In a large bowl, whisk together the flour, cocoa powder, baking soda, baking powder and salt. Set aside.
3 Cups Flour, 1 Cup Dutch Process Cocoa Powder, 1 teaspoon Baking Soda, 2 teaspoons Baking Powder, 1 teaspoon Salt
In a medium bowl, whisk together the oil, sour cream, eggs, vanilla, and white sugar.
1 Cup Vegetable Oil, 1/2 Cup Sour Cream, 4 Large Eggs, 1 1/2 teaspoons Vanilla Extract, 2 Cups Sugar
Stir the zucchini in and then pour the wet ingredients into the dry ingredients along with 3/4 cup of mini chocolate chips (Reserve a few of the chocolate chips to sprinkle on top of the muffins) and using a rubber spatula, fold until just combined.
4 Cups Zucchini, 2 Cups Mini Semi Sweet Chocolate Chips
Preheat oven to 350° F. Spray 3 8x5" bread pans (or 2 larger or 4-5 small) with nonstick spray.
Pour the batter just over 1/2 of the way full in each pan. Place some reserved chocolate chips on top of each batter.
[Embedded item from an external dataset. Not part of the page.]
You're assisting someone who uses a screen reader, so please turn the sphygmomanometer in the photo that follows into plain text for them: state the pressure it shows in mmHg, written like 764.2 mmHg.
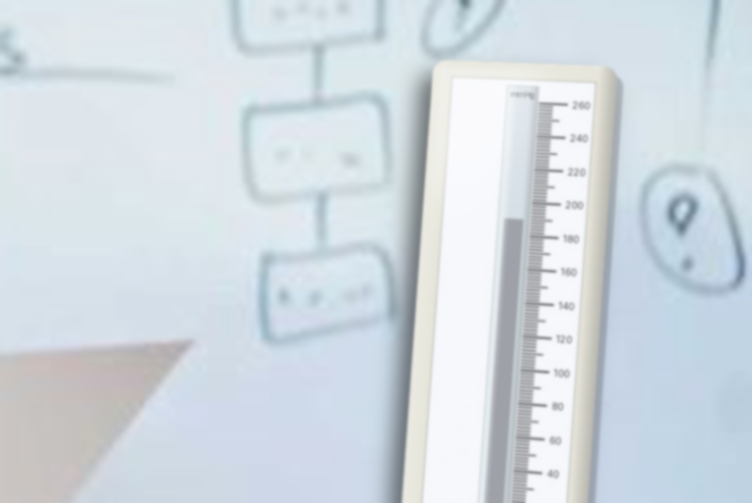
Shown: 190 mmHg
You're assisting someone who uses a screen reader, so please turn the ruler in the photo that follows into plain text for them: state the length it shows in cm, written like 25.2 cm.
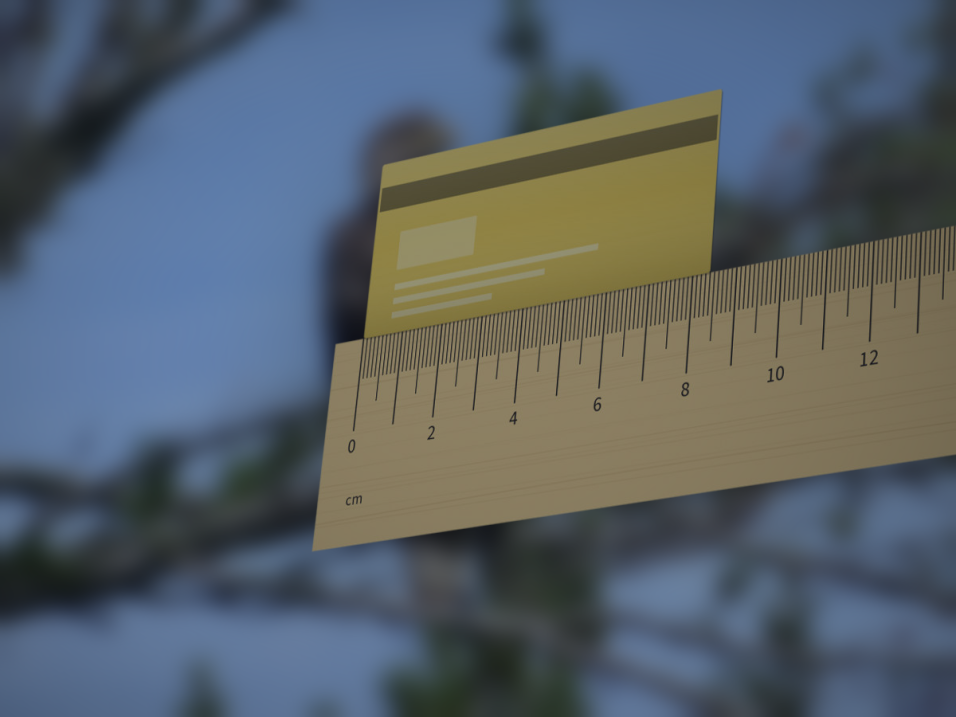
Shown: 8.4 cm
2 Cups Mini Semi Sweet Chocolate Chips
Bake for 50-60 minutes at 350°. Touch the tops and if they don't sink in they are done (or until toothpick comes out clean or with just a few moist crumbs attached). Turn off the oven and open the door, gently sliding the rack out a little. Let them sit for a good 2-3 minutes then remove to cool on the counter on a wire rack.